On 2 December 2020, David Seymour, leader of the ACT party, received our petition asking Parliament to fund ustekinumab. The petition has over 30,000 signatures and now sits with Parliament’s Petition Committee who will determine its fate.
The seven-member committee can act on the petition themselves, they can pass it on to the Health Select Committee for further consideration, or the petition can just sit with no further action.
I have sent letters to all the committee members explaining why funding of ustekinumab is so important. I have made two requests for face-to-face meetings to discuss the issues and answer any questions. All the committee members were sent copies of our book of patient stories. To date, only one committee member has responded, but expressed strong support for further discussion.

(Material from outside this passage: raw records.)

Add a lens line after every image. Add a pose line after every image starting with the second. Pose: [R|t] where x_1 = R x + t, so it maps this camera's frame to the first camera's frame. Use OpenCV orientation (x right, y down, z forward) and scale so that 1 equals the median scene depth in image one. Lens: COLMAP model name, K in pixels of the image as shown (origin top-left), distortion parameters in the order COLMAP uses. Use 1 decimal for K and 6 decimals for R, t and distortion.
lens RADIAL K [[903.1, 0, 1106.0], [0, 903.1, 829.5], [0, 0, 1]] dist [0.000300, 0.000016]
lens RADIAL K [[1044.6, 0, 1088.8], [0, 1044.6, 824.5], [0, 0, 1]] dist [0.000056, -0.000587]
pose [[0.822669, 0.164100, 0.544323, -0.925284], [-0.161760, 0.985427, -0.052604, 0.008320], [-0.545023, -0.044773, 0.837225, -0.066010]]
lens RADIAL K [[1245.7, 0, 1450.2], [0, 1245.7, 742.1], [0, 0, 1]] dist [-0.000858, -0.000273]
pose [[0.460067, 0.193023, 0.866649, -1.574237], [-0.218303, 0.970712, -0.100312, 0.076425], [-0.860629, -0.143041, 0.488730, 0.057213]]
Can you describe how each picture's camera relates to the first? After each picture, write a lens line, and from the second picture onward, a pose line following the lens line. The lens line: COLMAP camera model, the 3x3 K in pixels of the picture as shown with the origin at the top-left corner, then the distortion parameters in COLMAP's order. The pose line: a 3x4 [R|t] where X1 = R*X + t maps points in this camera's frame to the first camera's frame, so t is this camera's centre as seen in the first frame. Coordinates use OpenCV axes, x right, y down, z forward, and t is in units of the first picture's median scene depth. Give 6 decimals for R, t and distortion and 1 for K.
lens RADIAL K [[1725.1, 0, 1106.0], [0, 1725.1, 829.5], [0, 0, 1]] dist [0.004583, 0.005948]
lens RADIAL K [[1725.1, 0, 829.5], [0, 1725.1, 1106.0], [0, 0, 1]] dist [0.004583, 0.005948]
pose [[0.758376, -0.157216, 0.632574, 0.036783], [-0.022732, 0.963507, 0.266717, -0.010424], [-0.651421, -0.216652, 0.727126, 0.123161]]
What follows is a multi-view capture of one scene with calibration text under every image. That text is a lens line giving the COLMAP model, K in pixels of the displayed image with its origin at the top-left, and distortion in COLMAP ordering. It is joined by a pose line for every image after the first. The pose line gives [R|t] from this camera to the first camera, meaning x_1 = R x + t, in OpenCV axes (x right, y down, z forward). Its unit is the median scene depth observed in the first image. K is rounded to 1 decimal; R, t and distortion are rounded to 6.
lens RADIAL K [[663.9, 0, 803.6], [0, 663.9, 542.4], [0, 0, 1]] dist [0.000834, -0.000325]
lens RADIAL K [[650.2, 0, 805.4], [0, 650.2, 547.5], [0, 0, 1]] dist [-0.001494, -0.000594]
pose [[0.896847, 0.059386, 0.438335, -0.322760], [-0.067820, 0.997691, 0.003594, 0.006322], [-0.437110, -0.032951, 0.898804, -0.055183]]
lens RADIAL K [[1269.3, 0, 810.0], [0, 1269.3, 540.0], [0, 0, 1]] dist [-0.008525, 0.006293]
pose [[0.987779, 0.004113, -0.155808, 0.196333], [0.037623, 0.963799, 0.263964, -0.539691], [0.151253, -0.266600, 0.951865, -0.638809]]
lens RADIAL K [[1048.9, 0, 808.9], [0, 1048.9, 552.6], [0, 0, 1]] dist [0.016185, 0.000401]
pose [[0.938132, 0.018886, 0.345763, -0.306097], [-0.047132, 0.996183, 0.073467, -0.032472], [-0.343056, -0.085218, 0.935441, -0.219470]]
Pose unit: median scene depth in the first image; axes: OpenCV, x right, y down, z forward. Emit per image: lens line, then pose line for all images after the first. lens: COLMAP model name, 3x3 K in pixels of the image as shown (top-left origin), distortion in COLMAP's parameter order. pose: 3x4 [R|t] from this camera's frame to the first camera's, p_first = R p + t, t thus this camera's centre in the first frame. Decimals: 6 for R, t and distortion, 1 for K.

We, of course, would like to see more action by our representatives in Parliament. However, even if the petition does not move forward, it has served its purpose. The general public is aware of our dire need for the medication, the petition has received extensive media coverage, and we have made it very clear to Pharmac that their delay in funding ustekinumab is compromising people’s quality of life.
The petition has also found us partnerships with other organisations such as Patient Voice Aotearoa and Rare Diseases New Zealand with whom we share common goals. And, perhaps most importantly, it has shown the power of us coming together as a collective voice.
CCNZ is by no means stopping its efforts. The seven-member committee that worked on the petition has a strategy to continue its pressure on Pharmac and to ensure that the government’s current review of the agency does not just give it a rubber stamp of approval.
We will keep everyone informed of our plans and progress and update you on our social media pages. Special thanks to our committee members who have worked so hard on the petition and ongoing plans: Professor Richard Gearry, IBD nurses Marian O’Conner and Jacqui Stone, Belinda Brown, and Drs. Malcolm Arnold, James Fulforth, and Richard Stein.